Base legal e consentimento
- Consentimento: quando o visitante envia os próprios dados no chat.
- Execução de contrato/legítimo interesse: para operar o atendimento.
- Transparência: deixe claro o que é coletado e para quê (política de privacidade).
Boas práticas
- Minimização: peça só o necessário para o contato.
- Não solicite dados sensíveis (saúde, documentos) no chat aberto.
- Garanta os direitos do titular (acesso, correção, exclusão).

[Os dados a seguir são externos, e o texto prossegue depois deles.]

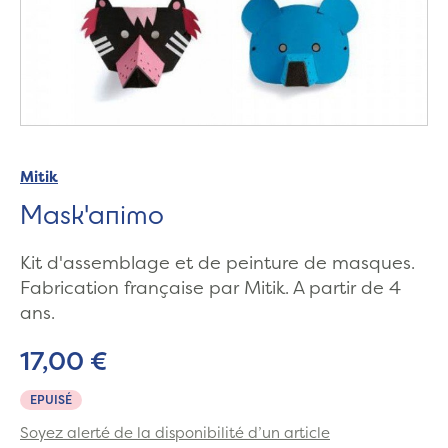
Mitik
Mask'animo
Kit d'assemblage et de peinture de masques.
Fabrication française par Mitik. A partir de 4
ans.
17,00 €
EPUISÉ
Soyez alerté de la disponibilité d’un article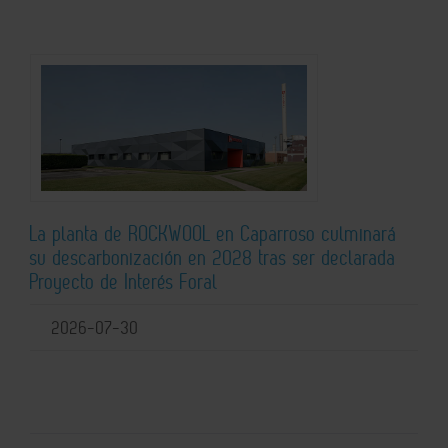
La planta de ROCKWOOL en Caparroso culminará
su descarbonización en 2028 tras ser declarada
Proyecto de Interés Foral
2026-07-30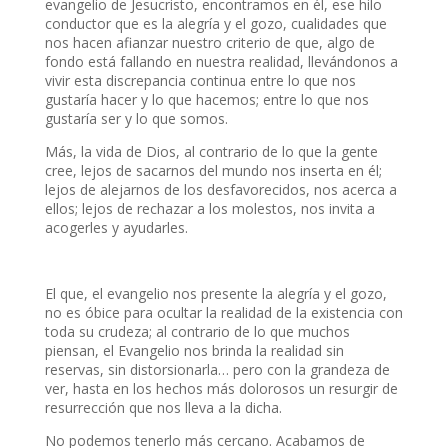
evangelio de Jesucristo, encontramos en él, ese hilo
conductor que es la alegría y el gozo, cualidades que
nos hacen afianzar nuestro criterio de que, algo de
fondo está fallando en nuestra realidad, llevándonos a
vivir esta discrepancia continua entre lo que nos
gustaría hacer y lo que hacemos; entre lo que nos
gustaría ser y lo que somos.
Más, la vida de Dios, al contrario de lo que la gente
cree, lejos de sacarnos del mundo nos inserta en él;
lejos de alejarnos de los desfavorecidos, nos acerca a
ellos; lejos de rechazar a los molestos, nos invita a
acogerles y ayudarles.
El que, el evangelio nos presente la alegría y el gozo,
no es óbice para ocultar la realidad de la existencia con
toda su crudeza; al contrario de lo que muchos
piensan, el Evangelio nos brinda la realidad sin
reservas, sin distorsionarla… pero con la grandeza de
ver, hasta en los hechos más dolorosos un resurgir de
resurrección que nos lleva a la dicha.
No podemos tenerlo más cercano. Acabamos de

- Use ferramentas que isolem os dados por cliente (multi-tenant).
Como a lumIA ajuda
A lumIA isola os dados por organização (RLS), coleta apenas o necessário para o lead, não inventa respostas (controle de alucinação) e oferece canal para os direitos do titular. Veja a nossa Política de Privacidade.
Perguntas frequentes
Preciso de consentimento para o chatbot?
Para coletar dados que o visitante informa, sim — e deve estar claro na sua política. O atendimento em si pode se apoiar em execução de contrato/legítimo interesse.
O chatbot pode pedir CPF ou dados de saúde?
Evite pedir dados sensíveis no chat aberto. Minimize a coleta ao necessário para o contato.